Seller makes no other warranty, express or implied, with respect to the Products.
7. CHANGES. Orders for programs with special, custom, value-added and other non-standard products may not be changed within forty-five (45) days of the estimated shipment date. Orders may be changed between forty-five (45) and ninety (90) days with Sellers’ approval and at its sole discretion, from the estimated shipment date. Buyer shall be responsible for all costs and markups incurred on materials, WIP, and labor.
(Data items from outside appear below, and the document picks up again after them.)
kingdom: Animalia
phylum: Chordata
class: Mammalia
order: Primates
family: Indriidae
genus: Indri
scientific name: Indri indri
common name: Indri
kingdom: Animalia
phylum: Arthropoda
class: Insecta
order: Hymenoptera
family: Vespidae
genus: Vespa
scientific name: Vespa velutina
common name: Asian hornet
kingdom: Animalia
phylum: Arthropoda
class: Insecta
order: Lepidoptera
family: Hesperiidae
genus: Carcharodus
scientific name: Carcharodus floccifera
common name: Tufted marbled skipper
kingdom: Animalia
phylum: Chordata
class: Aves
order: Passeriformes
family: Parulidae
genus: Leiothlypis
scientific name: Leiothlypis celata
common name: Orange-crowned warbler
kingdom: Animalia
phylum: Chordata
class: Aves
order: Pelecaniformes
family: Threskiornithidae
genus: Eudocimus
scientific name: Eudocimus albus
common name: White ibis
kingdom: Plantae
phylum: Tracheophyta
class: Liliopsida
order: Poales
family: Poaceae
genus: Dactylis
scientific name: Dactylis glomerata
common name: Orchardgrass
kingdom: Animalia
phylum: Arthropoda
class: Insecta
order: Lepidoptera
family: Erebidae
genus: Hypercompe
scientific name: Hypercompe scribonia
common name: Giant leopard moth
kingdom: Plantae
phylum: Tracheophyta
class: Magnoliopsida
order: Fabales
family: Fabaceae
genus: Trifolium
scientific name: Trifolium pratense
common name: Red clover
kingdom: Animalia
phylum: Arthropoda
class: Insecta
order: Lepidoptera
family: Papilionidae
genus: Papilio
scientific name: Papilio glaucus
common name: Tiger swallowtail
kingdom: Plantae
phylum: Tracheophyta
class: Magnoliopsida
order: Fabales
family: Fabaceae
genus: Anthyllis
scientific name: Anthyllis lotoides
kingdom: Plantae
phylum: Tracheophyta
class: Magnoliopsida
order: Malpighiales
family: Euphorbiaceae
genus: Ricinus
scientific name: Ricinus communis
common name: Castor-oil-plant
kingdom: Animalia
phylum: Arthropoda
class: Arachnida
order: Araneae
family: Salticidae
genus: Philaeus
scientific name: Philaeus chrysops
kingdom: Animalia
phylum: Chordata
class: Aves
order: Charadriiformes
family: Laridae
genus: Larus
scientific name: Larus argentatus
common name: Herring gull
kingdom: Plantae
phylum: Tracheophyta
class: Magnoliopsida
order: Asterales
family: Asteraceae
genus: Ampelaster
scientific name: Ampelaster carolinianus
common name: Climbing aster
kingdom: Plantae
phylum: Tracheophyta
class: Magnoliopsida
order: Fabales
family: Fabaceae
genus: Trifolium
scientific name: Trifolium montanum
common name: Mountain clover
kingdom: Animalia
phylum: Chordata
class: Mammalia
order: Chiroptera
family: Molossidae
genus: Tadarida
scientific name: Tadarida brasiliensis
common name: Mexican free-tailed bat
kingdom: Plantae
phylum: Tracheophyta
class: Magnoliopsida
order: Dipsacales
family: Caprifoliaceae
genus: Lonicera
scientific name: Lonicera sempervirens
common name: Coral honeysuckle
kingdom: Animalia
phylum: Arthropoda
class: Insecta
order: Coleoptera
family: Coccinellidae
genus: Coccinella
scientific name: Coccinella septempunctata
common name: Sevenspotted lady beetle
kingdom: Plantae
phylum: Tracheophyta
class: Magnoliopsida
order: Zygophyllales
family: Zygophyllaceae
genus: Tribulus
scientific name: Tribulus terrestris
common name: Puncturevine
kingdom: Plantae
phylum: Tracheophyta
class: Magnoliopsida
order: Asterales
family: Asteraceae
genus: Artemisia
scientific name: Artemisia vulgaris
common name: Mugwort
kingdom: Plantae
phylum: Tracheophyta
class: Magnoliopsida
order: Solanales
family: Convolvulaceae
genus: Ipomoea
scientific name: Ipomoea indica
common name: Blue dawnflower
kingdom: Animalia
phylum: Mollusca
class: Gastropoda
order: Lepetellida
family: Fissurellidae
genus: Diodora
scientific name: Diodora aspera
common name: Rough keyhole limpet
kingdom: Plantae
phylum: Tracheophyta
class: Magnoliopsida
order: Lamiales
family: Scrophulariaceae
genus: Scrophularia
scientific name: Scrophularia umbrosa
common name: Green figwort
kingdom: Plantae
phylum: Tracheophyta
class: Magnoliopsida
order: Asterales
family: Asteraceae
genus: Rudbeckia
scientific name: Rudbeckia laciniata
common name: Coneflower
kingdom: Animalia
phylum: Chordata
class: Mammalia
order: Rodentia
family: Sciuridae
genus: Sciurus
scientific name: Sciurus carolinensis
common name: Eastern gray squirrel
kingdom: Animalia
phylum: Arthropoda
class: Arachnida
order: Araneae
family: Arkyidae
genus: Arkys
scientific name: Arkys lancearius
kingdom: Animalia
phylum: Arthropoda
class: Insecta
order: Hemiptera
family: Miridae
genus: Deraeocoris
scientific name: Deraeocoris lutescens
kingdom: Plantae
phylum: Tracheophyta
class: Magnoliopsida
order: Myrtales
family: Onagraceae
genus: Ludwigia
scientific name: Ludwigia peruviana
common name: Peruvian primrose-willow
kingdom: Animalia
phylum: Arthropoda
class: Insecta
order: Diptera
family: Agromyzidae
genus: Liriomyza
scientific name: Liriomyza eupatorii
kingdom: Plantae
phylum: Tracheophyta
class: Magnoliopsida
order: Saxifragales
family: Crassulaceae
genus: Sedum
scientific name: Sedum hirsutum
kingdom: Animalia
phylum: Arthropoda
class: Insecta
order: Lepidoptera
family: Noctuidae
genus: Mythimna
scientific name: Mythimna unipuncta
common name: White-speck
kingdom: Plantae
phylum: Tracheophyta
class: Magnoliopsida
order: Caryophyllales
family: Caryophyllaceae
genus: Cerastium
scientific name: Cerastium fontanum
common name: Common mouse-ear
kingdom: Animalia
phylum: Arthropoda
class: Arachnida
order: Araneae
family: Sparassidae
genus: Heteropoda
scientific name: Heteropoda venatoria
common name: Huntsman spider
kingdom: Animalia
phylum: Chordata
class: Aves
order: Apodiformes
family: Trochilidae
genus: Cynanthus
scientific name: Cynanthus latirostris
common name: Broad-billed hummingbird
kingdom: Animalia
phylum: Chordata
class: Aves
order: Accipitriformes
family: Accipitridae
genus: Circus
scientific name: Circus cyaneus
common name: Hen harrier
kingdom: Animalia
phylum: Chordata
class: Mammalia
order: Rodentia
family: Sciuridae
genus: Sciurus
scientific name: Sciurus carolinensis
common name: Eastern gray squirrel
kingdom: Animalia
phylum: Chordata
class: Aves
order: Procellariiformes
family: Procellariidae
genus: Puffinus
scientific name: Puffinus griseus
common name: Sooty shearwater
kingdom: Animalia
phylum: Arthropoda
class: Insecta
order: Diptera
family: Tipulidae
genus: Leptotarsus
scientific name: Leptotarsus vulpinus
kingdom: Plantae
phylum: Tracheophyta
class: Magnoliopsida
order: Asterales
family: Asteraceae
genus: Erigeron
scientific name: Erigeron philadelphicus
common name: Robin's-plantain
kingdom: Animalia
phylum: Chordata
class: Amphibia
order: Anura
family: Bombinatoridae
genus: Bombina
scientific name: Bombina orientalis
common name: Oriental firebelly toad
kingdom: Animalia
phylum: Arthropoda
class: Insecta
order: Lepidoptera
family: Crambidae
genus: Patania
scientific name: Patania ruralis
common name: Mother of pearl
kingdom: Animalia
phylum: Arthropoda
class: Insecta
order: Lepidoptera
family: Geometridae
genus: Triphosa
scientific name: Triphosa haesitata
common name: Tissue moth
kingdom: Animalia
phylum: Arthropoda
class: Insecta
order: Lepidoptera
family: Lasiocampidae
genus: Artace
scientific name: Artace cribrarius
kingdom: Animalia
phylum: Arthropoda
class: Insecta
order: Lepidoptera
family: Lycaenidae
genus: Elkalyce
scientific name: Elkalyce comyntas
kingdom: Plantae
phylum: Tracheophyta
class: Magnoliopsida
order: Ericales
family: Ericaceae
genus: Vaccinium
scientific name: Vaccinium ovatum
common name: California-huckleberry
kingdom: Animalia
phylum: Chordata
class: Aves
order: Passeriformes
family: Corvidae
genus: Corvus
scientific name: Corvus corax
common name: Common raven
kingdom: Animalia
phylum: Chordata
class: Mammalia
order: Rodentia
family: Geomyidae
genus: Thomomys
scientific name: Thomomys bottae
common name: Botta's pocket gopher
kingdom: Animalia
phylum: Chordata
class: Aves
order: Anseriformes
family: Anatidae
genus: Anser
8. LIMITATION PERIOD & ARBITRATION . Subject to any of the limitations expressed in the applicable warranty, no action by Buyer may be brought at any time for any reason more than twelve (12) months after the facts occurred upon which the cause of actions arose. Any controversy or claim arising out of or relating to these terms and conditions, or the breach thereof, shall be settled by arbitration in accordance with the rules of the American Arbitration Association, in the state of New York, USA. In no event shall the demand for arbitration be made after the date when such dispute would be barred by the limitation period stated above. The parties hereby grant the arbitrator(s) the authority to grant either side costs and/or attorneys’ fees. Judgment upon the award rendered by the arbitrator(s) may be entered in any court having jurisdiction thereof.
9. FORCE MAJEURE. Seller shall not be liable for failure to fulfill its obligations herein or for delays in delivery due to causes beyond its reasonable control, including, but not limited to, acts of God, natural disasters, acts or omissions of other parties, acts or omissions of civil or military authority, Government priorities, changes in law, material shortages, fire, strikes, floods, epidemics, quarantine restrictions, riots, war, acts of terrorism, delays in transportation or inability to obtain labor or materials through its regular sources. Seller’s time for performance of any such obligation shall be extended for the time period of such delay or Seller may, at its option, cancel any order or remaining part thereof without liability by giving notice of such cancellation to Buyer.
10. EXPORT CONTROL. The sale, resale or other disposition of Products and any related technology or documentation are subject to the export control laws, regulations and orders of the United States and may be subject to the export and/or import control laws and regulations of other countries. Buyer agrees to comply with all such laws, regulations and orders and acknowledges that it shall not directly or indirectly export any Products to any country to which such export or transmission is restricted or prohibited. Buyer acknowledges its responsibility to obtain any license to export, re-export or import as may be required.
11. LIMITATION OF LIABILITIES. BUYER SHALL NOT IN ANY EVENT BE ENTITLED TO, AND SELLER SHALL NOT BE LIABLE FOR INDIRECT, SPECIAL, INCIDENTAL OR CONSEQUENTIAL DAMAGES OF ANY NATURE INCLUDING, WITHOUT LIMITATION, BUSINESS INTERRUPTION COSTS, REMOVAL AND/OR REINSTALLATION COSTS, REPROCUREMENT COSTS, LOSS OF PROFIT OR REVENUE, LOSS OF DATA, PROMOTIONAL OR MANUFACTURING EXPENSES, OVERHEAD, INJURY TO REPUTATION OR LOSS OF CUSTOMERS, EVEN IF SELLER HAS BEEN ADVISED OF THE POSSIBILITY OF SUCH DAMAGES. BUYER'S RECOVERY FROM SELLER FOR ANY CLAIM SHALL NOT EXCEED BUYER'S PURCHASE PRICE FOR THE PRODUCT GIVING RISE TO SUCH CLAIM IRRESPECTIVE OF THE NATURE OF THE CLAIM, WHETHER IN CONTRACT, TORT, WARRANTY, OR OTHERWISE. SELLER SHALL NOT BE LIABLE FOR AND BUYER SHALL INDEMNIFY, DEFEND AND HOLD SELLER HARMLESS FROM ANY CLAIMS BASED ON SELLER’S COMPLIANCE WITH BUYER’S DESIGNS, SPECIFICATIONS OR INSTRUCTIONS, OR MODIFICATION OF ANY PRODUCTS BY PARTIES OTHER THAN SELLER, OR USE IN COMBINATION WITH OTHER PRODUCTS.